The CardCom Payment Gateway plugin suffers from a missing authorization flaw (CWE-862). The bug allows an attacker to perform actions that should be restricted to privileged users, such as modifying payment settings or accessing restricted information. The primary impact is the potential compromise of payment integrity and confidentiality, as unauthorized individuals can alter transaction data or retrieve payment details.

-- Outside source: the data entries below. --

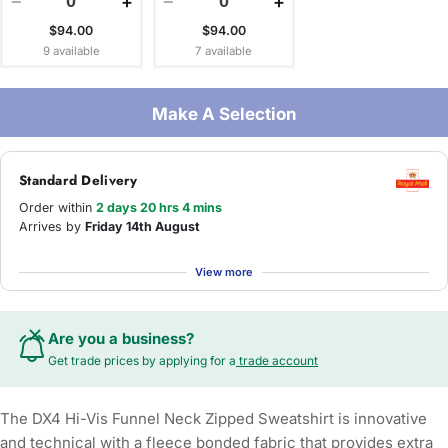
−
+
−
+
$94.00
$94.00
9 available
7 available
Make A Selection
Standard Delivery
Order within
2 days 20 hrs 4 mins
Arrives by
Friday 14th August
View more
Are you a business?
Get trade prices by applying for a
trade account
The DX4 Hi-Vis Funnel Neck Zipped Sweatshirt is innovative
and technical with a fleece bonded fabric that provides extra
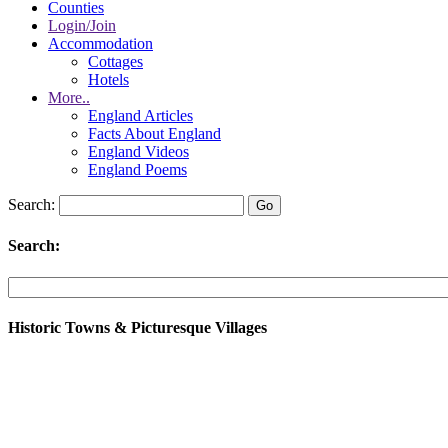
Counties
Login/Join
Accommodation
Cottages
Hotels
More..
England Articles
Facts About England
England Videos
England Poems
Search:
Search:
Historic Towns & Picturesque Villages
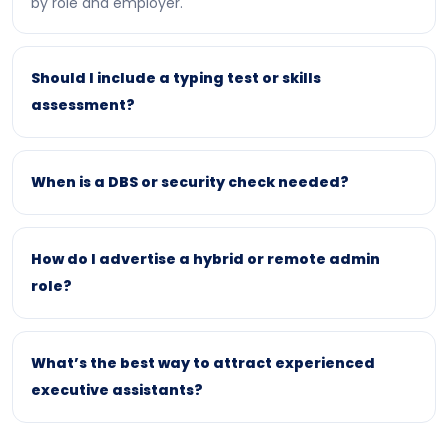
by role and employer.
Should I include a typing test or skills
assessment?
When is a DBS or security check needed?
How do I advertise a hybrid or remote admin
role?
What’s the best way to attract experienced
executive assistants?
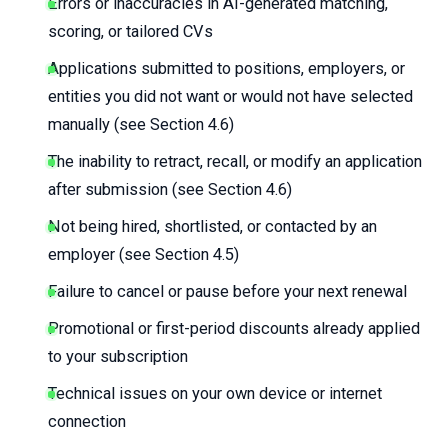
Errors or inaccuracies in AI-generated matching,
scoring, or tailored CVs
Applications submitted to positions, employers, or
entities you did not want or would not have selected
manually (see Section 4.6)
The inability to retract, recall, or modify an application
after submission (see Section 4.6)
Not being hired, shortlisted, or contacted by an
employer (see Section 4.5)
Failure to cancel or pause before your next renewal
Promotional or first-period discounts already applied
to your subscription
Technical issues on your own device or internet
connection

In the absence of explicit detail, the flaw is interpreted as an access control weakness that can undermine the plugin’s integrity and privacy guarantees.

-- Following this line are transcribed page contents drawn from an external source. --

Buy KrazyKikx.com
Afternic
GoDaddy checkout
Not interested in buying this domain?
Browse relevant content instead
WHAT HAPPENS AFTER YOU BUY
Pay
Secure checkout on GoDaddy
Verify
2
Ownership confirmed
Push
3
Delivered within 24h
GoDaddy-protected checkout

The vulnerability affects all installations of the CardCom Payment Gateway plugin with versions up to and including 3.5.0.7. The affected product is the WordPress plugin named CardCom Payment Gateway, developed by CardCom.

With a CVSS score of 5.3, the flaw sits in the medium severity range. The EPSS score of less than 1% indicates that the probability of exploitation is currently very low, and the vulnerability is not listed in the CISA KEV catalog. The most probable attack vector is remote, via the plugin’s exposed web interface, as it relies on incorrect access control within the plugin code. Inferred from the description, an attacker would need to reach the plugin’s administrative functions; however, no explicit authentication requirement is stated, so the flaw can be exploited by users with any level of access that can reach the plugin pages.